The Windows Defender team recently updated the malware encyclopedia with a new ransomware threat, Ransom:Win32/Tibbar (also known as Bad Rabbit). This update includes comprehensive guidance on mitigating the new threat. Microsoft antimalware solutions, including Windows Defender Antivirus and Microsoft Antimalware for Azure services and virtual machines, were updated to detect and protect against this threat.
This post summarizes additional measures that you can take to prevent and detect this threat for workloads running in Azure through Azure Security Center. Get more information on enabling Azure Security Center.
Prevention
Azure Security Center scans your virtual machines and servers to assess the endpoint protection status. Issues without sufficient protection are identified in Compute, along with any related recommendations.
Drilling into the Compute pane, or the overview recommendations pane, shows more details including the Endpoint Protection installation recommendation, as shown below.
Clicking on this leads to a dialog allowing selection and installation of an endpoint protection solution, including Microsoft’s own antimalware solution for Azure services and virtual machines, which will help protect against such ransomware threats.
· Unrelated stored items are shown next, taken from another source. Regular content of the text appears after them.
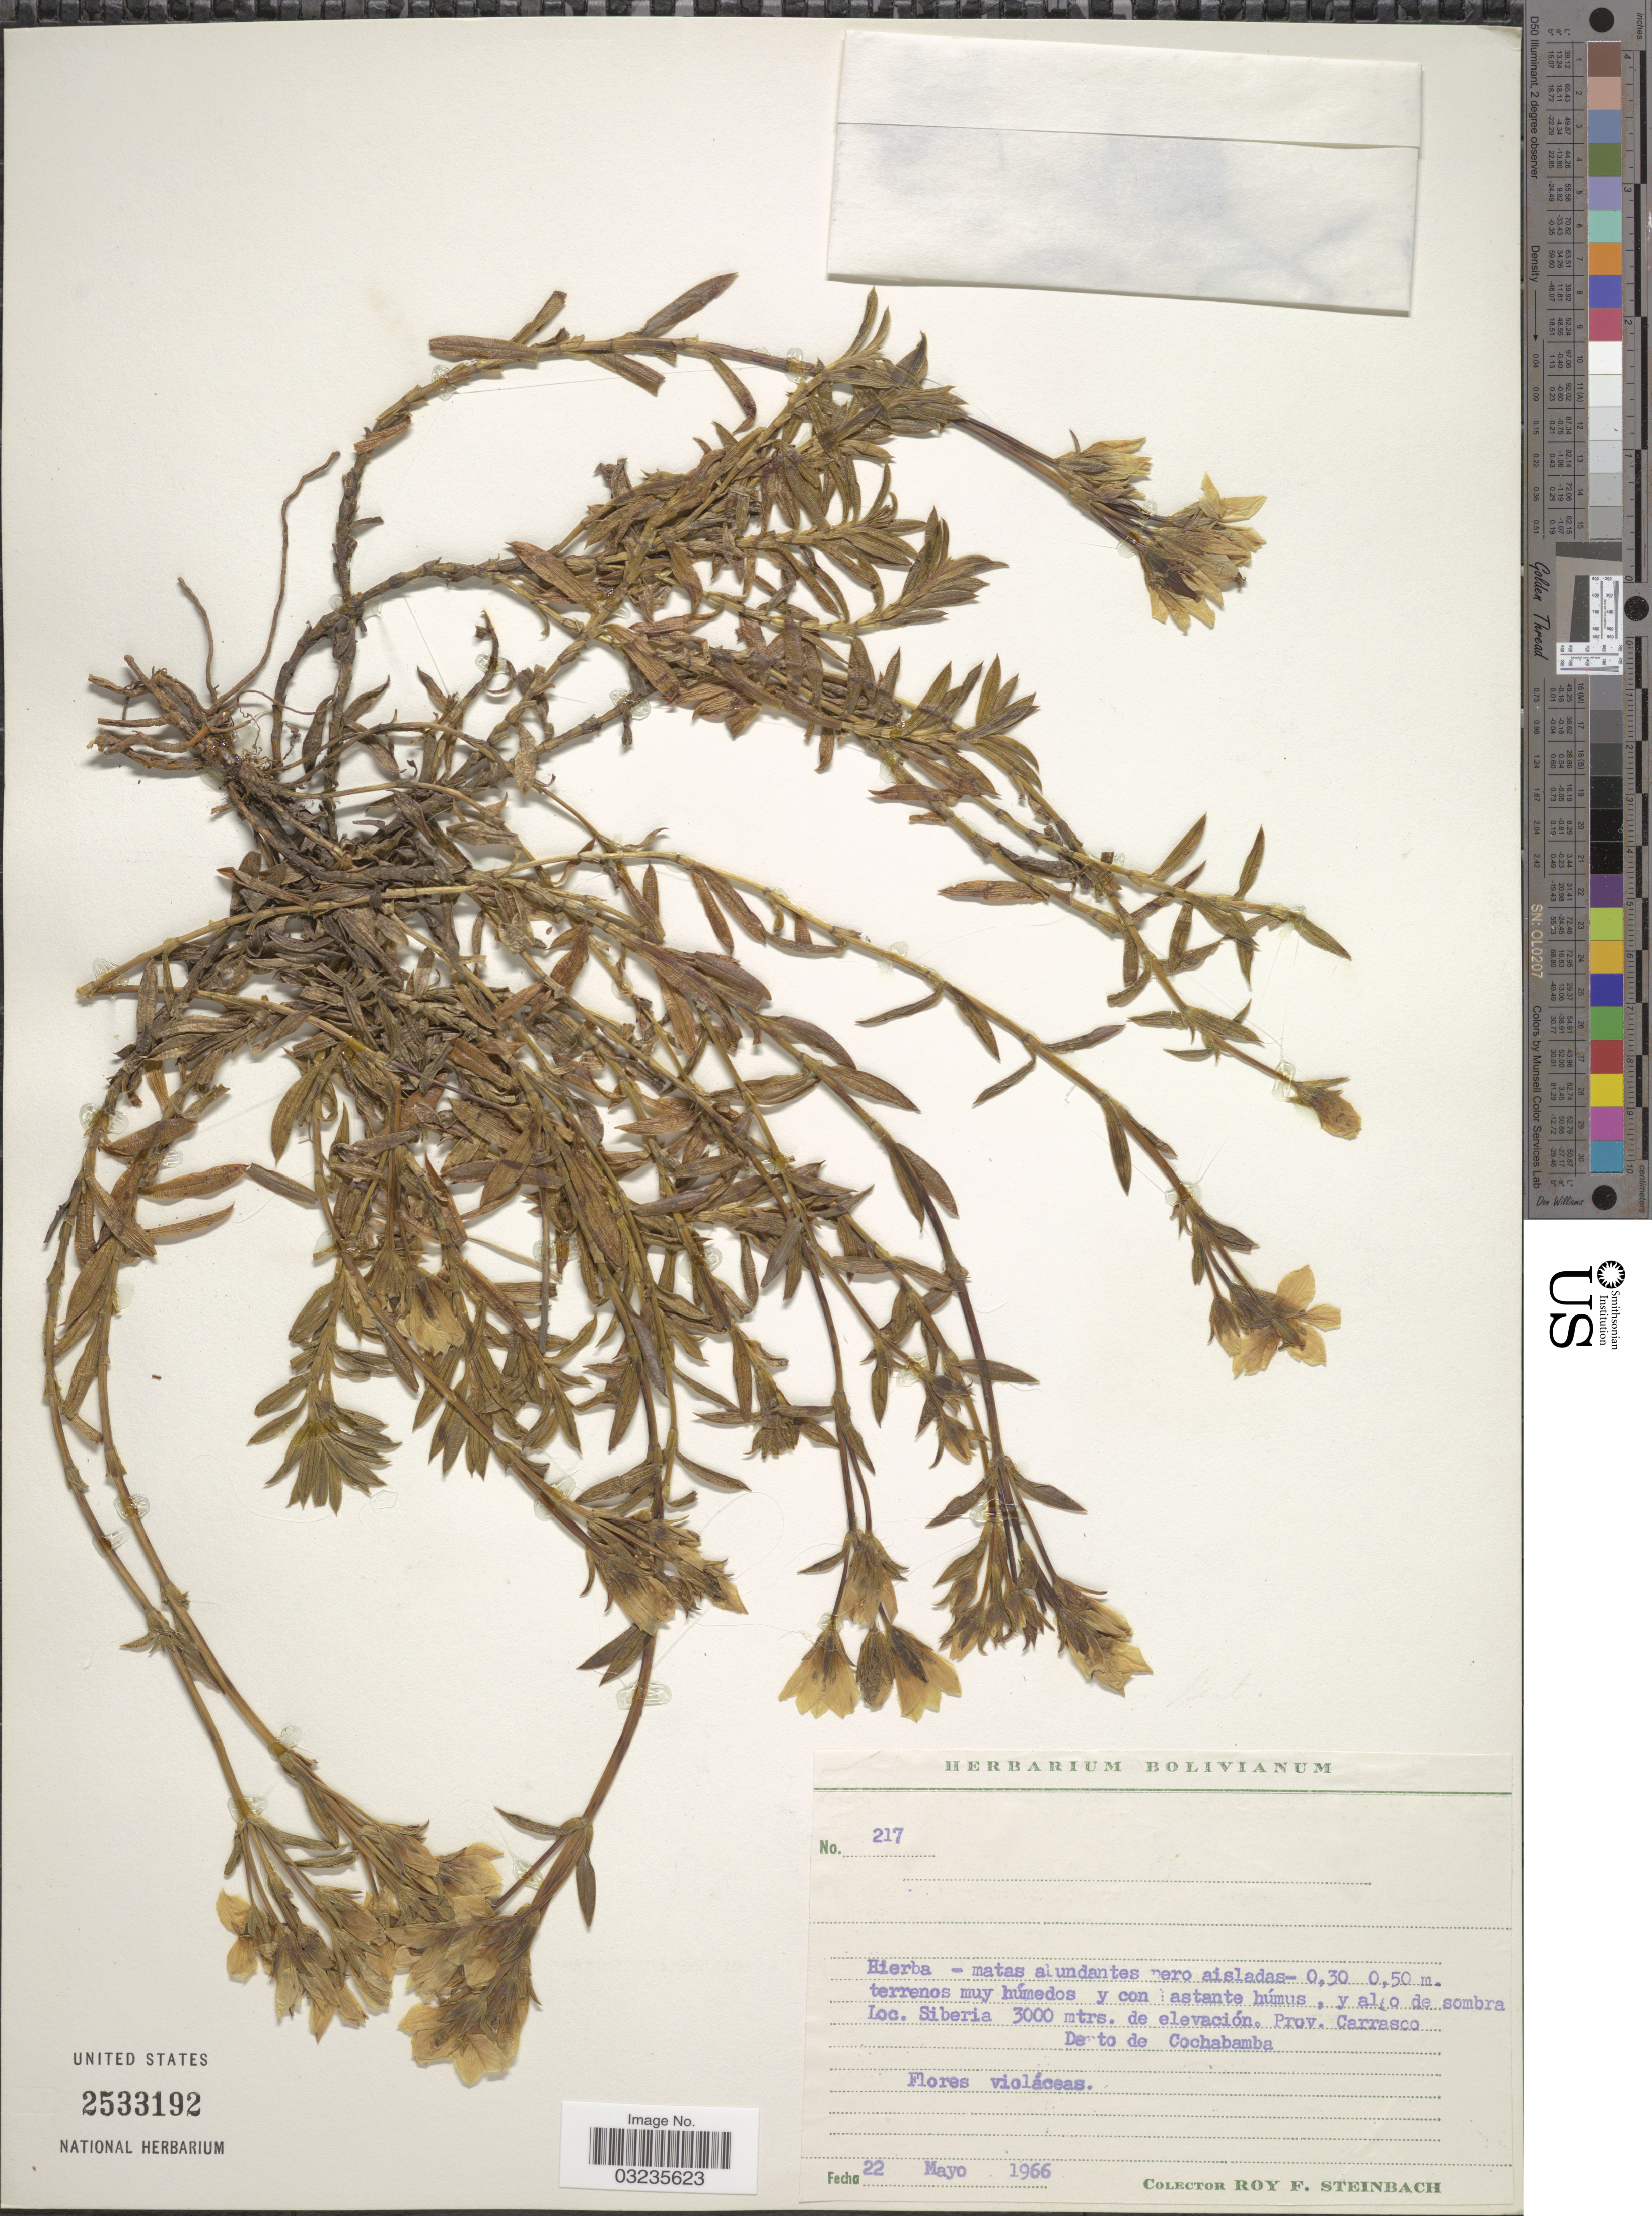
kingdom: Plantae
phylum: Tracheophyta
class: Magnoliopsida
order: Gentianales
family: Gentianaceae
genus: Gentiana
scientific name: Gentiana sp.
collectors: R. F. Steinbach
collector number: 217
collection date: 1966-05-22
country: Bolivia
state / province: Cochabamba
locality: Siberia. Prov. Carrasco Depto de Cochabamba.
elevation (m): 3000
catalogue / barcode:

These recommendations and associated mitigation steps are available to Azure Security Center Free tier customers.
Detection
Azure Security Center customers who have opted into the Standard-Tier also benefit from generic and specific detections related to the Ransom:Win32/Tibbar.A (Bad Rabbit) ransomware. These alerts are accessed via the Detection pane highlighted below, and require the Azure Security Center Standard tier.
For example, generic alerts related to ransomware include:
- Event log clearing which ransomware, such as Bad Rabbit, performs
- Deleting shadow copies to prevent customers from recovering data. An example is shown below:
In addition, Azure Security Center has updated its ransomware detection with specific IOCs related to Bad Rabbit.
You should follow the remediation steps detailed in the alert, namely:
- Run a full anti-malware scan and verify that the threat was removed.
- Install and run Microsoft Safety Scanner.
- Perform these actions preemptively on other hosts in your network.
Although the alert relates to a specific host, sophisticated ransomware tries to propagate to other nearby machines. It is important to apply these remediation steps to protect all hosts on the network, not just the host identified in the alert.